In that sense, it has become a hackneyed cliché to speak of the inevitable counterrevolution that supplants the overturning of an old regime. But that political and social regression is nothing less than the outward manifestation of the psychic self-sabotage that quickly yanks people back from the yawning abyss of freedom into the accustomed and comforting routine of the slave pen we call civilization. That bondage has been our social reality for countless generations, and our learned servitude will not be altered by any amount of spasmodic political liberation. A deeper transformation is required.

The real question is how possible such a fundamental change is in our time and place, considering human social evolution for what it has become. For the innate human impulse to fluidly transform with circumstance is constrained by a suffocating global culture.

Individual liberty, prowess and autonomy were for hundreds of thousands of years naturally selected human qualities that facilitated survival in small, nomadic hunter-gatherer bands, and even in settled tribes. But the rise of urbanized, class-based “civilization” increasingly divorced from nature selected human behavior in the opposite direction, towards the social uniformity and control that would ensure the huge levels of food production required by the city’s populace. Within each of us is the lingering genetic memory and desire of the freedom of the wilderness, contending in a losing battle with the facts of our managed lives. People speak of governing themselves like they are capable of it but then discover they cannot and will not as they baulk at taking on the burden and dangers of personal freedom. As dutiful denizens of Metropolis cum Necropolis, they can do nothing else.

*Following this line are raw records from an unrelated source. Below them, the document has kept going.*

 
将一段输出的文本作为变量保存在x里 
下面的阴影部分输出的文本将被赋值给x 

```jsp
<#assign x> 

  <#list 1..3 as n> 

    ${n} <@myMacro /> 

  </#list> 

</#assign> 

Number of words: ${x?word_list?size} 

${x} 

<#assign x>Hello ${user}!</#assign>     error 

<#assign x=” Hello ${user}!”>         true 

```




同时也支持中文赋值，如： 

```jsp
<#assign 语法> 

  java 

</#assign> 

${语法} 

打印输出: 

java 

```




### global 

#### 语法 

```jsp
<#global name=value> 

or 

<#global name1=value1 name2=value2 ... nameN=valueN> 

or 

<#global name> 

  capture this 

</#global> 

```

This dilemma is the source of the inescapable human neurosis Sigmund Freud discusses in his Civilization and its Discontents (1939). The repression of our innate nature and impulses by the sterile requirements of society produces not only neurotic people but the machine-man “Homo Machina” that is required and is being fashioned by today’s Corporatocracy.

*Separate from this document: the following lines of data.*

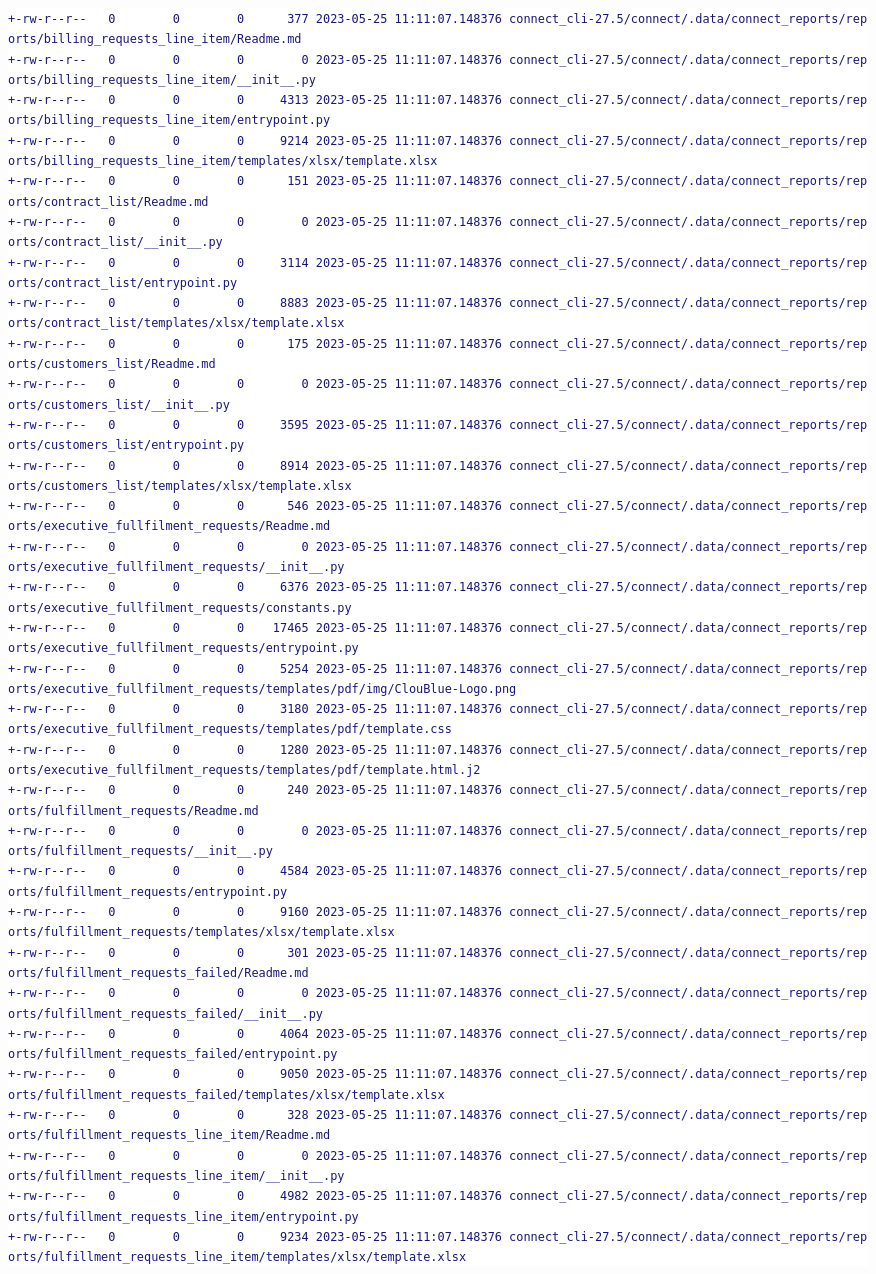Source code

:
 ```diff
+-rw-r--r--   0        0        0      377 2023-05-25 11:11:07.148376 connect_cli-27.5/connect/.data/connect_reports/reports/billing_requests_line_item/Readme.md
+-rw-r--r--   0        0        0        0 2023-05-25 11:11:07.148376 connect_cli-27.5/connect/.data/connect_reports/reports/billing_requests_line_item/__init__.py
+-rw-r--r--   0        0        0     4313 2023-05-25 11:11:07.148376 connect_cli-27.5/connect/.data/connect_reports/reports/billing_requests_line_item/entrypoint.py
+-rw-r--r--   0        0        0     9214 2023-05-25 11:11:07.148376 connect_cli-27.5/connect/.data/connect_reports/reports/billing_requests_line_item/templates/xlsx/template.xlsx
+-rw-r--r--   0        0        0      151 2023-05-25 11:11:07.148376 connect_cli-27.5/connect/.data/connect_reports/reports/contract_list/Readme.md
+-rw-r--r--   0        0        0        0 2023-05-25 11:11:07.148376 connect_cli-27.5/connect/.data/connect_reports/reports/contract_list/__init__.py
+-rw-r--r--   0        0        0     3114 2023-05-25 11:11:07.148376 connect_cli-27.5/connect/.data/connect_reports/reports/contract_list/entrypoint.py
+-rw-r--r--   0        0        0     8883 2023-05-25 11:11:07.148376 connect_cli-27.5/connect/.data/connect_reports/reports/contract_list/templates/xlsx/template.xlsx
+-rw-r--r--   0        0        0      175 2023-05-25 11:11:07.148376 connect_cli-27.5/connect/.data/connect_reports/reports/customers_list/Readme.md
+-rw-r--r--   0        0        0        0 2023-05-25 11:11:07.148376 connect_cli-27.5/connect/.data/connect_reports/reports/customers_list/__init__.py
+-rw-r--r--   0        0        0     3595 2023-05-25 11:11:07.148376 connect_cli-27.5/connect/.data/connect_reports/reports/customers_list/entrypoint.py
+-rw-r--r--   0        0        0     8914 2023-05-25 11:11:07.148376 connect_cli-27.5/connect/.data/connect_reports/reports/customers_list/templates/xlsx/template.xlsx
+-rw-r--r--   0        0        0      546 2023-05-25 11:11:07.148376 connect_cli-27.5/connect/.data/connect_reports/reports/executive_fullfilment_requests/Readme.md
+-rw-r--r--   0        0        0        0 2023-05-25 11:11:07.148376 connect_cli-27.5/connect/.data/connect_reports/reports/executive_fullfilment_requests/__init__.py
+-rw-r--r--   0        0        0     6376 2023-05-25 11:11:07.148376 connect_cli-27.5/connect/.data/connect_reports/reports/executive_fullfilment_requests/constants.py
+-rw-r--r--   0        0        0    17465 2023-05-25 11:11:07.148376 connect_cli-27.5/connect/.data/connect_reports/reports/executive_fullfilment_requests/entrypoint.py
+-rw-r--r--   0        0        0     5254 2023-05-25 11:11:07.148376 connect_cli-27.5/connect/.data/connect_reports/reports/executive_fullfilment_requests/templates/pdf/img/ClouBlue-Logo.png
+-rw-r--r--   0        0        0     3180 2023-05-25 11:11:07.148376 connect_cli-27.5/connect/.data/connect_reports/reports/executive_fullfilment_requests/templates/pdf/template.css
+-rw-r--r--   0        0        0     1280 2023-05-25 11:11:07.148376 connect_cli-27.5/connect/.data/connect_reports/reports/executive_fullfilment_requests/templates/pdf/template.html.j2
+-rw-r--r--   0        0        0      240 2023-05-25 11:11:07.148376 connect_cli-27.5/connect/.data/connect_reports/reports/fulfillment_requests/Readme.md
+-rw-r--r--   0        0        0        0 2023-05-25 11:11:07.148376 connect_cli-27.5/connect/.data/connect_reports/reports/fulfillment_requests/__init__.py
+-rw-r--r--   0        0        0     4584 2023-05-25 11:11:07.148376 connect_cli-27.5/connect/.data/connect_reports/reports/fulfillment_requests/entrypoint.py
+-rw-r--r--   0        0        0     9160 2023-05-25 11:11:07.148376 connect_cli-27.5/connect/.data/connect_reports/reports/fulfillment_requests/templates/xlsx/template.xlsx
+-rw-r--r--   0        0        0      301 2023-05-25 11:11:07.148376 connect_cli-27.5/connect/.data/connect_reports/reports/fulfillment_requests_failed/Readme.md
+-rw-r--r--   0        0        0        0 2023-05-25 11:11:07.148376 connect_cli-27.5/connect/.data/connect_reports/reports/fulfillment_requests_failed/__init__.py
+-rw-r--r--   0        0        0     4064 2023-05-25 11:11:07.148376 connect_cli-27.5/connect/.data/connect_reports/reports/fulfillment_requests_failed/entrypoint.py
+-rw-r--r--   0        0        0     9050 2023-05-25 11:11:07.148376 connect_cli-27.5/connect/.data/connect_reports/reports/fulfillment_requests_failed/templates/xlsx/template.xlsx
+-rw-r--r--   0        0        0      328 2023-05-25 11:11:07.148376 connect_cli-27.5/connect/.data/connect_reports/reports/fulfillment_requests_line_item/Readme.md
+-rw-r--r--   0        0        0        0 2023-05-25 11:11:07.148376 connect_cli-27.5/connect/.data/connect_reports/reports/fulfillment_requests_line_item/__init__.py
+-rw-r--r--   0        0        0     4982 2023-05-25 11:11:07.148376 connect_cli-27.5/connect/.data/connect_reports/reports/fulfillment_requests_line_item/entrypoint.py
+-rw-r--r--   0        0        0     9234 2023-05-25 11:11:07.148376 connect_cli-27.5/connect/.data/connect_reports/reports/fulfillment_requests_line_item/templates/xlsx/template.xlsx
```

The essence of that cybernetic organism is embodied in the Mask that smothers people. That covering hides and kills the naturally fluid and rich expressions of the human face which reflect our humanity. In that sense, the name “mask” is revealing, since it derives from the Greek word for “person” (persona). A new being is created by the mask, namely a fixed object, like any machine component. But the mask achieves much more than a dehumanizing concealment, as Elias Canetti describes in his Crowds and Power (1961),

A human face is understandable and clear, but a mask is neither. It is a conclusion, a separating of the living from the dead. Once the mask is in position there can be no more beginnings, no groping towards something new. It is fixed; the thing it expresses cannot change. Above all the mask separates. Its power derives from the fact that what it covers is never known, like a symbol of what every ruler longs for: the anonymous mystery of absolute power that hides the tyrant’s real intent.

The purpose of every ruler is to hide his appearance and by extension the appearance of everything related to his reign, for then he can control the perceptions of those he rules. That is why he fears above all else being unmasked. This condition breeds in all power holders a condition comparable to paranoia: a constant dissimulation posing as truth.

Rulers, like paranoiacs, must continually lie to avoid being unmasked. By enrolling his subjects into the same deception, he prevents them from unmasking him, for they are now all wearing the same disguise and have a common vested interest in the ruler’s lie. People who initially hate wearing a mask will often end up clinging it to their face constantly, for they have become the official disguise and they fear becoming naked and revealed by losing it. The universal wearing of the mask is thereby the surest sign of the triumph of a dissimulating corporate group mind upon humanity. But conversely it also poses the greatest possible threat that everything will be unveiled because there is only one Group Mask to pull away, after which the complete lie stands exposed.